The normalisation of the far-right ideology has called into question the assumption that protest groups are integrated into the political mainstream. This has led to wider acceptance of the disruptive methods of the left among the electorate. The massive agitations in Germany, primarily against the strong show by the far-right, with 1.4 million participants in January 2024, continued into 2025. These drew stronger support from the left than from the centrists and this soon got translated into increased vote share for Die Linke. In France, the anticipated good showing by AfD resulted in the left-led 2024 large-scale protests against “anti-Fascists”, a label generally used for the far-right. Their efforts did deny the far-right their much-anticipated victory but the centrist Macron also lost 70 seats.
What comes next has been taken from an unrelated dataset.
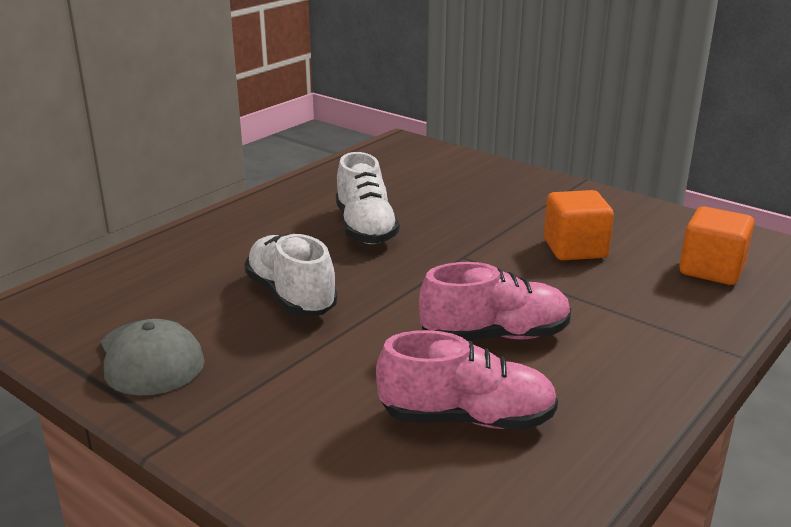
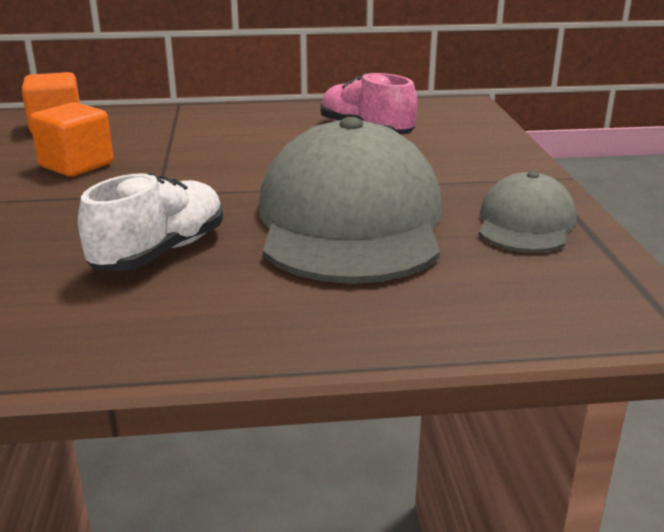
camera: 135 degrees left, 0 degrees up
white shoe [244,233,338,316] -> grey cap [259,117,442,284]
pink shoe [419,262,571,341] -> none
The left emerged with substantial gains.
Immigration, racism and anti-Zionism are now the most glaring fault-lines between the two extremes, not only over a large part of Europe but also in the US, where the Democrats have firmly aligned themselves with pro-immigrant groups. Most of the illegal migrants in Europe are from Muslim countries and race and religion have given the Islamists enough reason to develop a synergy with the Left. In the US, even though the majority of illegal immigrants are not from Muslim countries, the anti-Muslim tilt of Trump has spurred a “Red-Green alliance” across the Atlantic too. The high visibility of such an alliance, in turn, becomes a self-fulfilling prophecy for the far-right groups’ “Great Replacement” bugbear. Even the US National Security Strategy 2025 says that Europe faces “civilizational erasure” due to mass migration.
These developments have the prospect of marginalising the heretofore mainstream parties and making the political field a highly polarised no-holds-barred contention between the two extreme groups. The consequent social turmoil, coupled with increasing geopolitical upheavals, bodes ill for peace and stability in the near future.
(R N prasher is a former IAS officer. The views expressed are his personal.)